The subtypes grouped according to mutation data were different than the subtypes defined by expression data, says Ideker. While the reason for this difference still has to be resolved, he guesses that the mutations are upstream and causal, whereas expression changes indicate downstream responses and effects from the tumor microenvironment.

From genes to networks

Ideker and his colleagues note that stratifying tumor data according to expression profiles is challenging for a number of reasons, such as the ample opportunities for overfitting data. Comparing and integrating mutational profiles is tough because the same tumor type can have utterly different mutational patterns, a situation that hinders research and makes treatment choices hard.
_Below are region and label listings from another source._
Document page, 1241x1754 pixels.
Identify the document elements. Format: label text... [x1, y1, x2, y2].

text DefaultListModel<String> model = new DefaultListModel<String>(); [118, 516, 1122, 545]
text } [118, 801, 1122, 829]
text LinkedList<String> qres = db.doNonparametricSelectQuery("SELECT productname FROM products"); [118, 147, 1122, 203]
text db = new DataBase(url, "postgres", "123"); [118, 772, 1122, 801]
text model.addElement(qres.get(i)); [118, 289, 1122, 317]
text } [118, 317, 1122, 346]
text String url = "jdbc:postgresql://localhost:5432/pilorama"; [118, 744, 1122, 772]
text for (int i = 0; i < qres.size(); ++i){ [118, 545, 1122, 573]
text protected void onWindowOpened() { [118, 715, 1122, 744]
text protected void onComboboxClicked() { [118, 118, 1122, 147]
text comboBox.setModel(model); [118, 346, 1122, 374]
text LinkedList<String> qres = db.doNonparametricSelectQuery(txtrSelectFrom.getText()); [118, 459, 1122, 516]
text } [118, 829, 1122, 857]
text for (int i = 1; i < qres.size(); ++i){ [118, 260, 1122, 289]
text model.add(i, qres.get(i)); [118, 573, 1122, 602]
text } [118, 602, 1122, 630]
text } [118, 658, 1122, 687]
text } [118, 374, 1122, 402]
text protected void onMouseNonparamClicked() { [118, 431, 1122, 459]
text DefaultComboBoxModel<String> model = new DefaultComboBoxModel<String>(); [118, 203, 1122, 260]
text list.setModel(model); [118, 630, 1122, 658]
Ideker and his team used mutation profiles to integrate heterogeneous data from a group of ovarian, uterine and lung cancer patients whose genomes were characterized as part of The Tumor Genome Atlas.
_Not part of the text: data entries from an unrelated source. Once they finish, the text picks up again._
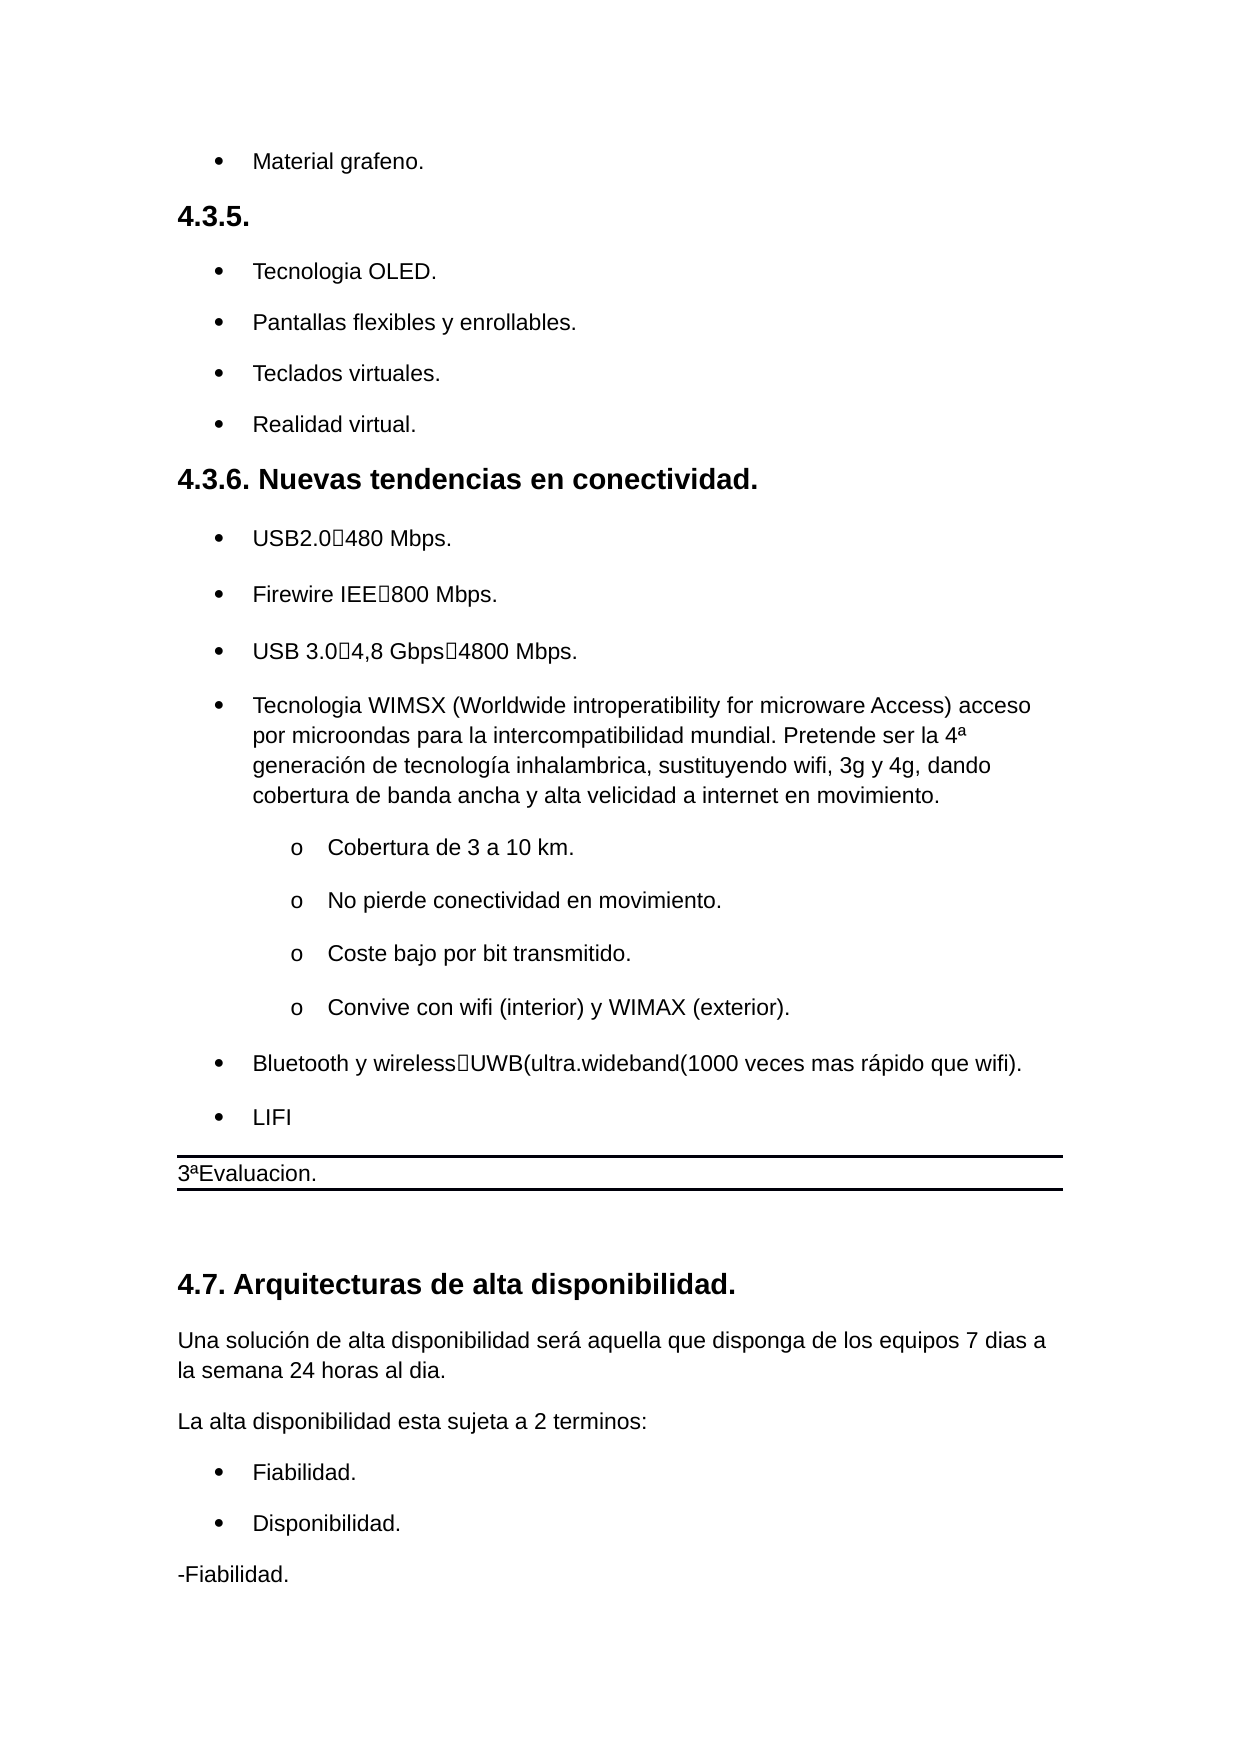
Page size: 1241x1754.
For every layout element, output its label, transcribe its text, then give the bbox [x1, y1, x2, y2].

list Teclados virtuales. [215, 360, 1063, 386]
list Tecnologia WIMSX (Worldwide introperatibility for microware Access) acceso por microondas para la intercompatibilidad mundial. Pretende ser la 4ª generación de tecnología inhalambrica, sustituyendo wifi, 3g y 4g, dando cobertura de banda ancha y alta velicidad a internet en movimiento. [215, 692, 1063, 809]
list Disponibilidad. [215, 1510, 1063, 1536]
list Realidad virtual. [215, 411, 1063, 437]
text La alta disponibilidad esta sujeta a 2 terminos: [177, 1408, 1063, 1434]
list Material grafeno. [215, 148, 1063, 174]
text 4.3.5. [177, 199, 1063, 232]
text -Fiabilidad. [177, 1561, 1063, 1587]
list Firewire IEE800 Mbps. [215, 578, 1063, 609]
text 4.3.6. Nuevas tendencias en conectividad. [177, 462, 1063, 496]
list Fiabilidad. [215, 1459, 1063, 1485]
text 4.7. Arquitecturas de alta disponibilidad. [177, 1267, 1063, 1301]
text 3ªEvaluacion. [177, 1158, 1063, 1188]
list No pierde conectividad en movimiento. [290, 887, 1063, 915]
list Coste bajo por bit transmitido. [290, 940, 1063, 968]
list Cobertura de 3 a 10 km. [290, 833, 1063, 862]
list USB2.0480 Mbps. [215, 522, 1063, 553]
list Pantallas flexibles y enrollables. [215, 309, 1063, 335]
list Convive con wifi (interior) y WIMAX (exterior). [290, 993, 1063, 1022]
list Bluetooth y wirelessUWB(ultra.wideband(1000 veces mas rápido que wifi). [215, 1047, 1063, 1078]
list LIFI [215, 1104, 1063, 1130]
list Tecnologia OLED. [215, 258, 1063, 284]
list USB 3.04,8 Gbps4800 Mbps. [215, 635, 1063, 666]
text Una solución de alta disponibilidad será aquella que disponga de los equipos 7 dias a la semana 24 horas al dia. [177, 1327, 1063, 1383]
Even though individual mutations from one tumor genome did not match those from the next, the researchers found a way to group the data according to gene pathways such as cell proliferation and functional networks connected to such aspects as protein transport, beta-catenin signaling and fibroblast growth factor signaling.

Many of the 350 ovarian tumors they looked at, for example, had mutations in the tumor suppressor gene TP53 (p53), which are well-known cancer drivers. But, says Ideker, they sought an integrated result of molecular events that were exclusive to a subset of samples—and they found it.

Ideker hopes that the success in stratifying these 'omics data with a pathway-based integrative view is a reason to continue with tumor sequencing, and also a clue that will lead researchers to place at least equal emphasis on understanding how these sequenced genes connect to one another in networks and pathways. The network perspective made it much more apparent which functional areas the mutations in these tumors were hitting. “It's the same damn networks,” he says of the finding that made it possible to stratify the data into delineated tumor subtypes.

To hunt for network-based clues in another group of genomes, Ideker is continuing with this approach. These data are from ovarian cancer patients whose tumors are unperturbed by chemotherapy. Studying the DNA sequences and the mutations yields no pattern, he says, but a pattern emerges when the team integrates the mutations of these 'non-responders' in a network context. He is currently validating these results in cancer cell lines, which will help clarify the molecular mechanisms that lead the cells to resist chemotherapy.

A networked view of data offers some answers, and it yields more questions. “The network gives us a high-level clue as to what those mechanisms could be, but then you have to delve into the biochemistry,” says Ideker.

Researchers must remember that data integration in network-based analysis does not automatically deliver conclusions about causality. “I believe that we simply don't know enough about the connections to add that linear alignment so far,” Ideker says. In order to expand the abilities of network-based analysis, whether for tumors or for other biological systems, researchers will need more data, as well as more tools that are able to communicate with one another.